Die Fabrik "Lindgens und Gerresheim", befand sich direkt gegenüber von der Fabrikanten-Villa. "Es war ein rotes Gebäude", erinnert sich die 80-Jährige, "wir durften nie hinein, außer, wenn unser Vater zu spät zum Essen gekommen ist." Die Fabrik stellte Uniformen in Blau oder Grün her, mit Goldknöpfen. Es war sehr zentral gelegen, rings umher gab es viele Webereien oder Textilfabriken.

"Sonntags gab es immer einen Aufmarsch", so Rente, "wir standen auf dem Balkon zur Straße und haben zugesehen, wie die Offiziere mit ihren Bärten und Degen ernst auf- und abmarschierten. Da musste ich immer lachen."

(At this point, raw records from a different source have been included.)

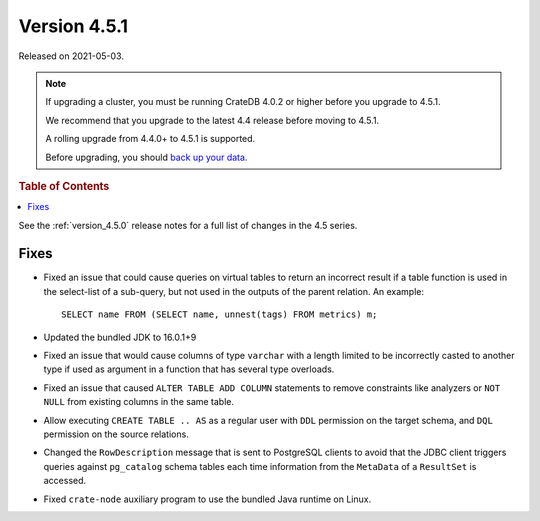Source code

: .. _version_4.5.1:

=============
Version 4.5.1
=============

Released on 2021-05-03.

.. NOTE::

    If upgrading a cluster, you must be running CrateDB 4.0.2 or higher before
    you upgrade to 4.5.1.

    We recommend that you upgrade to the latest 4.4 release before moving to
    4.5.1.

    A rolling upgrade from 4.4.0+ to 4.5.1 is supported.

    Before upgrading, you should `back up your data`_.

.. _back up your data: https://cratedb.com/docs/crate/reference/en/latest/admin/snapshots.html



.. rubric:: Table of Contents

.. contents::
   :local:

See the :ref:`version_4.5.0` release notes for a full list of changes in the
4.5 series.

Fixes
=====

- Fixed an issue that could cause queries on virtual tables to return an
  incorrect result if a table function is used in the select-list of a
  sub-query, but not used in the outputs of the parent relation. An example::

      SELECT name FROM (SELECT name, unnest(tags) FROM metrics) m;

- Updated the bundled JDK to 16.0.1+9

- Fixed an issue that would cause columns of type ``varchar`` with a length
  limited to be incorrectly casted to another type if used as argument in a
  function that has several type overloads.

- Fixed an issue that caused ``ALTER TABLE ADD COLUMN`` statements to remove
  constraints like analyzers or ``NOT NULL`` from existing columns in the same
  table.

- Allow executing ``CREATE TABLE .. AS`` as a regular user with ``DDL``
  permission on the target schema, and ``DQL`` permission on the source
  relations.

- Changed the ``RowDescription`` message that is sent to PostgreSQL clients to
  avoid that the JDBC client triggers queries against ``pg_catalog`` schema
  tables each time information from the ``MetaData`` of a ``ResultSet`` is
  accessed.

- Fixed ``crate-node`` auxiliary program to use the bundled Java runtime on
  Linux.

Jeden Samstag gab es einen Markt, bei dem immer eingekauft wurde. "Und jedes Geschäft verkaufte nur eine Sache", meint sie, "ein Laden verkaufte Käse, der andere Wurst und so weiter." Und an den Marktplatz erinnert sie sich auch noch sehr gut. "Er war ähnlich wie heute gepflastert. Der Brunnen war sehr schön verziert und es gingen acht Strahler davon ab, aus denen das Wasser herauskam."

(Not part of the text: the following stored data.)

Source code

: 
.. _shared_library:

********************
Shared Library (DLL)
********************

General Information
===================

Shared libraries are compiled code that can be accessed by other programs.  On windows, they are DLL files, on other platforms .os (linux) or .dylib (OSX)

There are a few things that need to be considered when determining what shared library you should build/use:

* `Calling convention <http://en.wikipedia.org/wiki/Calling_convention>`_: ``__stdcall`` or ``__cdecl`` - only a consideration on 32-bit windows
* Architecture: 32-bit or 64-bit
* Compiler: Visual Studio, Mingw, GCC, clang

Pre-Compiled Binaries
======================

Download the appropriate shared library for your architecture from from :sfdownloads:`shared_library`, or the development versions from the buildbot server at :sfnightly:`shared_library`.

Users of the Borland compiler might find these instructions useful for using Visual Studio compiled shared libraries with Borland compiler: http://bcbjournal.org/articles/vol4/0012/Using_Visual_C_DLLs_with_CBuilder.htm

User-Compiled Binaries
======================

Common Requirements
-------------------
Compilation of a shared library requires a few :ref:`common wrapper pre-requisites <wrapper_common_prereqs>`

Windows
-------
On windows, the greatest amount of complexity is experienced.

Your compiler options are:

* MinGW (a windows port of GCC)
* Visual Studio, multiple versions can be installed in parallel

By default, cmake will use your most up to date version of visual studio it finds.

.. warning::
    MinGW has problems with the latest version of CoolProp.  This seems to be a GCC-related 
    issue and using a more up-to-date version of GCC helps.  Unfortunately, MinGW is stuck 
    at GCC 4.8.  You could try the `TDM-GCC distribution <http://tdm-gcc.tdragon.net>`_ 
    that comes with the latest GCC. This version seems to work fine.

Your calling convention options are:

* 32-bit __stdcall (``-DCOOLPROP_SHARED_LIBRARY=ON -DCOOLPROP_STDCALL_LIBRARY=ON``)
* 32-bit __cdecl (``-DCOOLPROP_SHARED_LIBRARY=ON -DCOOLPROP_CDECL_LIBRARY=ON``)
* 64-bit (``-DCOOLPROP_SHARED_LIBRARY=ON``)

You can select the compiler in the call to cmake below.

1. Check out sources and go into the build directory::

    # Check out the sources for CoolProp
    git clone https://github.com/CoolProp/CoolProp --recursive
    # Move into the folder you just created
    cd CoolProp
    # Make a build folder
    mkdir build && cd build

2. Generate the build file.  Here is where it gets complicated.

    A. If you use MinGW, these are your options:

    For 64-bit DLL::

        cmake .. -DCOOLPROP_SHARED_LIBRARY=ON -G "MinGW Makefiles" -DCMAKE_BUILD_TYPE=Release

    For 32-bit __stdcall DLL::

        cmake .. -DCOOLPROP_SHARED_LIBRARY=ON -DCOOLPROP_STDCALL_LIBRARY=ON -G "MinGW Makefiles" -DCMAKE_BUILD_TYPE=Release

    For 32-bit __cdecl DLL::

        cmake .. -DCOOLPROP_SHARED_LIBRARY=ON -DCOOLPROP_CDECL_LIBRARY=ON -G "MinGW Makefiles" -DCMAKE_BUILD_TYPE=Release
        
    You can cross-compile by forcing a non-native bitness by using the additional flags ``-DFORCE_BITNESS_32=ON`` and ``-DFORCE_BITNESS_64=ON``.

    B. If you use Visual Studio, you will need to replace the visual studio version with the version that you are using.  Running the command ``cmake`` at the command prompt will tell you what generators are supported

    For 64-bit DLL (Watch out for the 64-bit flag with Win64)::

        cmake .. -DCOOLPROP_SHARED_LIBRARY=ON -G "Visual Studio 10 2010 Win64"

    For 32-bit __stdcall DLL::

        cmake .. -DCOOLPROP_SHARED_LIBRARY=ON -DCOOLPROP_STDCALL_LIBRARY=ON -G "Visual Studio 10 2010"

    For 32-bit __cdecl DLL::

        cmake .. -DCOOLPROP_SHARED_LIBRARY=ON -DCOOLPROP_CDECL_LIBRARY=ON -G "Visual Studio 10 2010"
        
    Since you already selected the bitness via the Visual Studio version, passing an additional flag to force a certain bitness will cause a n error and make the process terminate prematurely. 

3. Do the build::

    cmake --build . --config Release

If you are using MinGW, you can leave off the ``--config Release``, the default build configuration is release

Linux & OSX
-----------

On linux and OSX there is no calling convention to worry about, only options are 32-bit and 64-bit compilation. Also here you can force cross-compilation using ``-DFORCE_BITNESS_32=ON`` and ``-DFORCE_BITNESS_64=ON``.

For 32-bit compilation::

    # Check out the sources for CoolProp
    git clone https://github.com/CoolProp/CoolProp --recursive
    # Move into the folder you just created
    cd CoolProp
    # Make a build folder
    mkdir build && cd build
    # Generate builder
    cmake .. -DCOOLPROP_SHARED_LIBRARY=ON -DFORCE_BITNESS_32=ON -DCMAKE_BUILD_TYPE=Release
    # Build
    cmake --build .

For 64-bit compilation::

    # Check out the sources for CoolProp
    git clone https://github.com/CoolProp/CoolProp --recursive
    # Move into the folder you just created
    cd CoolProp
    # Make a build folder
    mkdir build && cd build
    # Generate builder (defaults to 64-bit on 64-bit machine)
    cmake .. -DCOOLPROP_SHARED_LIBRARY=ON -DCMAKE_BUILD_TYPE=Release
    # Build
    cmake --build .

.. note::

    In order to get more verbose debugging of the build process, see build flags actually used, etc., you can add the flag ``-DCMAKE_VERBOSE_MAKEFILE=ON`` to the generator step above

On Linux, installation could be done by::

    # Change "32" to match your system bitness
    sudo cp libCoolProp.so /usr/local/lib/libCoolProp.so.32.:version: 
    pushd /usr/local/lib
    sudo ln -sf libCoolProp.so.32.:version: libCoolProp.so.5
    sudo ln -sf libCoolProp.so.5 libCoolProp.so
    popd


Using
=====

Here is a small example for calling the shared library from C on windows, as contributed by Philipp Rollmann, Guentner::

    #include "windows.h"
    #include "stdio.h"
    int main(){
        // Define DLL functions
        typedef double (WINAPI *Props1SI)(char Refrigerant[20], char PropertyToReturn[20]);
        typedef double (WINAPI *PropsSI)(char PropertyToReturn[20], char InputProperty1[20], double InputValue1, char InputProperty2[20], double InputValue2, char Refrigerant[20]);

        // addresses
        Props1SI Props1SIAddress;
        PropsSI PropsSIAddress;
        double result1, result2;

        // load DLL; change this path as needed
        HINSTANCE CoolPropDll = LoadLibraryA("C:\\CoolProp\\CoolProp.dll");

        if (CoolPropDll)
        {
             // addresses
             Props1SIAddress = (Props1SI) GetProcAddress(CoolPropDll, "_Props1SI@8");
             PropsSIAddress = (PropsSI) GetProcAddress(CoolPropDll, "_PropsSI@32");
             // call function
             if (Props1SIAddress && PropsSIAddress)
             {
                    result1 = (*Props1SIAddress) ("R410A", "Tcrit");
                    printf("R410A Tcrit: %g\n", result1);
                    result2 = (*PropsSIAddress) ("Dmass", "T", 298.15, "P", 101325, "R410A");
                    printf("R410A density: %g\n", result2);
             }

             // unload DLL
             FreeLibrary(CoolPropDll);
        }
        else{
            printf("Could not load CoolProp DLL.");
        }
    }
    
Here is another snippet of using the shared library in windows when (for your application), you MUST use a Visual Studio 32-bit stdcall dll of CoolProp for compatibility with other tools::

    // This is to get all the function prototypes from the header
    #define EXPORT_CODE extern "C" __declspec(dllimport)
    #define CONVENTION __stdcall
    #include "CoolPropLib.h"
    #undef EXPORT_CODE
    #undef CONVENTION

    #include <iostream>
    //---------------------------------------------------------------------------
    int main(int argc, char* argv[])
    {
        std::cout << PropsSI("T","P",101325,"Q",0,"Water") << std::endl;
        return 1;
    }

Die Grundschule war direkt in der Nähe. "Wenn Bomben-Alarm war, hatten wir es nicht weit nach Hause", sagt sie, "wir versteckten uns dann im Gewölbekeller, der sonst als Weinkeller diente."

Nach der Grundschule besuchte sie neun Jahre lang eine Schule in Mönchengladbach bei Nonnen. "Ich hatte keine Zeit für Freunde, der Tagesplan war eng getaktet. Aber ich durfte Tennis spielen", sagt sie. Und dort verliebte sie sich in ihren Tennislehrer — später auch ihren Ehemann. Doch ehe sie nach Rheydt zog wurde sie in der Fabrik ihres Vaters eingesetzt, um die Abrechnungen zu machen. "Das war keine schöne Zeit", sagt Rente, "ich wollte so gerne Apothekerin oder Fotografin werden. Aber das durfte ich nicht."

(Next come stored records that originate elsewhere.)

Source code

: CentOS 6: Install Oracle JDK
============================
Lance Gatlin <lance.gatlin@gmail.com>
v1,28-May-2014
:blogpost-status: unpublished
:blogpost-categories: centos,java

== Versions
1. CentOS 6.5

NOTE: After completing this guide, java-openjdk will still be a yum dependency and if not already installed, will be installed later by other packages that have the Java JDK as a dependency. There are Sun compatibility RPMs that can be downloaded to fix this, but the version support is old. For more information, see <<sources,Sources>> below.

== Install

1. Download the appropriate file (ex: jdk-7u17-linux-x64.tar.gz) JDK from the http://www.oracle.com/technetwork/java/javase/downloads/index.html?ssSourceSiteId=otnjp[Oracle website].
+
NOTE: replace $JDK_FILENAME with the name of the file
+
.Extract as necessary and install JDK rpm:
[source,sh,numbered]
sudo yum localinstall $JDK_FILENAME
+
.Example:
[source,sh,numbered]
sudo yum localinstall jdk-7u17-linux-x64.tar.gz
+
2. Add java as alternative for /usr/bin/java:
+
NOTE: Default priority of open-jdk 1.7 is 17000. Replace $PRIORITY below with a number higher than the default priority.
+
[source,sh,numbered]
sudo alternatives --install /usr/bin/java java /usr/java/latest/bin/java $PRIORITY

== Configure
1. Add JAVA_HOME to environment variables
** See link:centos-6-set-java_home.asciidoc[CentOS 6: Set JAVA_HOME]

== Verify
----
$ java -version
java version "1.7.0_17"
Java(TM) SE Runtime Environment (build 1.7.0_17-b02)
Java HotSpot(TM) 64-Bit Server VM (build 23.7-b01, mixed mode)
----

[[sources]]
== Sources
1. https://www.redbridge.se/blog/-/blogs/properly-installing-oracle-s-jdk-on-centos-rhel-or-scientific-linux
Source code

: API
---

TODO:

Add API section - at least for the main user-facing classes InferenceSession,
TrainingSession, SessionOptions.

Heute lebt die 80-Jährige im Seniorenheim in Mönchengladbach. Als die neuen Eigentümer vor etwa 30 Jahren in die Fabrikanten-Villa einzogen, kam sie noch einmal zu Besuch. "Es sieht ganz anders aus, ich möchte es so in Erinnerung behalten wie es damals war", sagt Anita Rente

Marie-Jeanne Chargé-Kröll wohnt nun in dieser imposanten Villa. Sie ist damals aus Paris hergekommen. Die Umgebung und die Räumlichkeiten haben sich verändert. So gibt sie an, dass es nun noch etwa vier Zimmer pro Etage gebe — zwei Stockwerke gibt es insgesamt in dem Haus.

"Mein Ehemann und ich sind von Düsseldorf hierher gezogen, damit unsere Kinder ländlich aufwachsen", erzählt sie, "uns hat das Haus direkt gefallen und es stand leer." Der Blick aus dem Esszimmer-Fenster fällt immer noch auf den Garten und auf "Haus Katz".

Heute kann Chargé-Kröll direkt von dort aus in den Garten gelangen. "Es gab einen Baum, der so gewachsen war, dass es unter ihm wie eine kleine Grotte gewesen ist und ein Versteck für die Kinder", erinnert sie sich.